L'Ethereum (ETH) a chuté de 28 % depuis le début de l'année, son prix luttant autour de 2 116 $ alors qu'un mélange de pressions macroéconomiques et d'inquiétudes spécifiques à l'écosystème alimente un sentiment baissier. Cette baisse a ramené la dominance du marché de l'Ethereum à 9,99 %, selon les données de CoinMarketCap.
« Si l'on se demande pourquoi l'Ethereum a subi des pressions à la vente, pour moi, la hausse des prix du pétrole est le principal obstacle », a déclaré Tom Lee de Fundstrat sur X, notant que la corrélation inverse de l'actif avec le pétrole a atteint son niveau le plus élevé jamais enregistré.
La forte baisse depuis le début de l'année survient malgré une brève reprise en avril, au cours de laquelle les ETF Ethereum au comptant ont inversé une tendance négative de six mois avec 356 millions de dollars d'entrées nettes, menées par BlackRock et Fidelity. Pourtant, le marché au sens large reste prudent, l'indice Crypto Fear & Greed étant tombé à 39, indiquant la « Peur ». Les données on-chain montrent que le volume des transactions au comptant d'Ethereum a bondi de près de 39 % pour atteindre 13,5 milliards de dollars au cours de la dernière journée.
L'action des prix reflète une fracture croissante entre les traders à court terme réagissant aux gros titres et les investisseurs à long terme concentrés sur les fondamentaux du réseau. Bien que le prix ait baissé de manière significative, environ 30 % de tous les ETH en circulation, soit environ 35,8 millions de jetons, sont désormais stakés, ce qui les retire structurellement de l'offre liquide. Ce verrouillage croissant suggère qu'une cohorte d'investisseurs n'est pas découragée par la volatilité immédiate.

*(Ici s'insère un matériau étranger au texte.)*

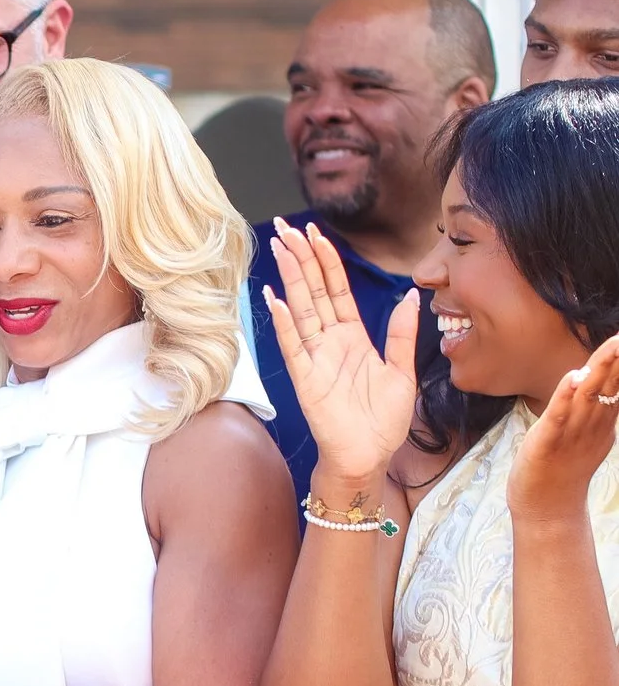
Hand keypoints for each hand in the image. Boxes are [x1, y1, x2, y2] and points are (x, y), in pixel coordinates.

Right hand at [262, 218, 419, 490]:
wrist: (368, 457)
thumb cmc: (383, 421)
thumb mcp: (403, 372)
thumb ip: (403, 334)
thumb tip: (410, 296)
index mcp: (353, 337)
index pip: (337, 290)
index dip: (327, 261)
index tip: (317, 234)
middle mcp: (330, 343)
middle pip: (314, 291)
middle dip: (302, 258)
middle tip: (287, 228)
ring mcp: (315, 359)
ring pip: (302, 310)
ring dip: (291, 279)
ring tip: (280, 249)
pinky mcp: (306, 380)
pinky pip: (293, 346)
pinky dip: (284, 323)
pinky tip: (276, 299)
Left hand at [511, 334, 618, 522]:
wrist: (547, 509)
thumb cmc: (560, 470)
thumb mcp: (585, 435)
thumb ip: (593, 410)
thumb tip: (592, 382)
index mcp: (601, 421)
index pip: (618, 384)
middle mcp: (591, 424)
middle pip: (611, 385)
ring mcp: (571, 432)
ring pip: (589, 395)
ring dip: (600, 368)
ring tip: (614, 344)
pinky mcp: (547, 441)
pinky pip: (558, 415)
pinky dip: (565, 395)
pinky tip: (574, 377)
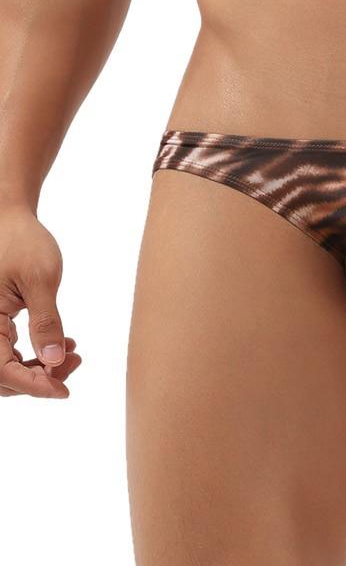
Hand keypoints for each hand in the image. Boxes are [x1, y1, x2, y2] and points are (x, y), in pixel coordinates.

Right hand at [0, 206, 80, 397]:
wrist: (10, 219)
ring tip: (73, 355)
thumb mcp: (40, 280)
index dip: (32, 386)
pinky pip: (10, 350)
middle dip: (38, 379)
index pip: (2, 371)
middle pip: (2, 376)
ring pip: (6, 366)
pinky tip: (64, 343)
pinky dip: (36, 354)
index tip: (63, 390)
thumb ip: (46, 322)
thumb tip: (54, 360)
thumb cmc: (23, 242)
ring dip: (39, 368)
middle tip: (74, 365)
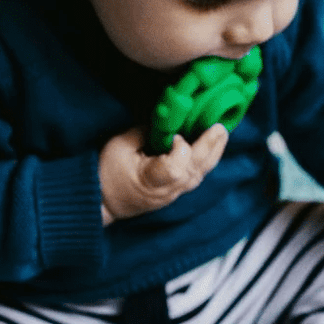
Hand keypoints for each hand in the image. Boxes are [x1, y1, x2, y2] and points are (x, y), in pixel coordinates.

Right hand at [99, 124, 227, 222]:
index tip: (174, 134)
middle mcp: (166, 190)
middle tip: (221, 127)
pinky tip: (211, 147)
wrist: (102, 203)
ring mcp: (173, 195)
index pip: (177, 168)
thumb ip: (144, 132)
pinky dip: (205, 161)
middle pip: (195, 170)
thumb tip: (167, 120)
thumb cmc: (106, 173)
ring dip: (212, 154)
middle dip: (210, 147)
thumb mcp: (119, 146)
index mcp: (150, 180)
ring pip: (199, 175)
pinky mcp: (175, 193)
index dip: (181, 148)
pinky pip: (195, 177)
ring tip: (221, 134)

Le sentiment s'aigrit alors que des soutiens de premier plan s'en vont
La pression baissière s'est intensifiée après que les cofondateurs de Bankless, Ryan Sean Adams et David Hoffman, ont annoncé avoir vendu leurs avoirs restants en Ether, une décision qui, selon la plateforme d'analyse Santiment, a « renforcé le sentiment croissant que de nombreux partisans de longue date de l'ETH perdaient leur conviction ». Les ratios de commentaires sur les réseaux sociaux se sont effondrés vers la parité alors que l'optimisme s'est estompé.
Les gros titres négatifs ont été aggravés par les sorties des ETF Ethereum au comptant, qui ont perdu 430 millions de dollars en une seule semaine en mai, et par la concurrence croissante des plateformes de contrats intelligents rivales. Standard Chartered a estimé que Base, un réseau de couche 2, a retiré environ 50 milliards de dollars de la capitalisation boursière potentielle d'ETH. La récente volatilité a également vu un portefeuille de l'ère de l'ICO d'Ethereum, dormant pendant près de 11 ans, déplacer 10 000 ETH d'une valeur d'environ 22,9 millions de dollars.
Les haussiers misent sur le Staking et la mise à niveau Glamsterdam
Mégré les vents contraires, les analystes haussiers soutiennent que l'actif pourrait être sous-évalué. Ils désignent la mise à niveau Glamsterdam, prévue pour le troisième trimestre 2026, comme un moteur potentiel majeur. La mise à niveau devrait multiplier par dix la capacité du réseau pour atteindre 10 000 transactions par seconde et réduire les frais de gaz moyens de 78,6 %, répondant ainsi à deux des critiques les plus persistantes du réseau.
Les prévisions de prix à long terme restent agressives, Tom Lee de Fundstrat suggérant que l'ETH pourrait atteindre entre 12 000 $ et 22 000 $ si le Bitcoin remonte à 250 000 $. Geoff Kendrick de Standard Chartered a prévu un prix de 7 500 $ pour la fin de l'année 2026, citant l'adoption de la loi CLARITY par le comité sénatorial des banques comme un déclencheur clé. Pour l'instant, les traders sur le marché de prédiction Polymarket sont plus réservés, n'attribuant qu'une probabilité de 24 % à ce que l'ETH atteigne 3 500 $ d'ici la fin de l'année.
Cet article est à titre informatif uniquement et ne constitue pas un conseil en investissement.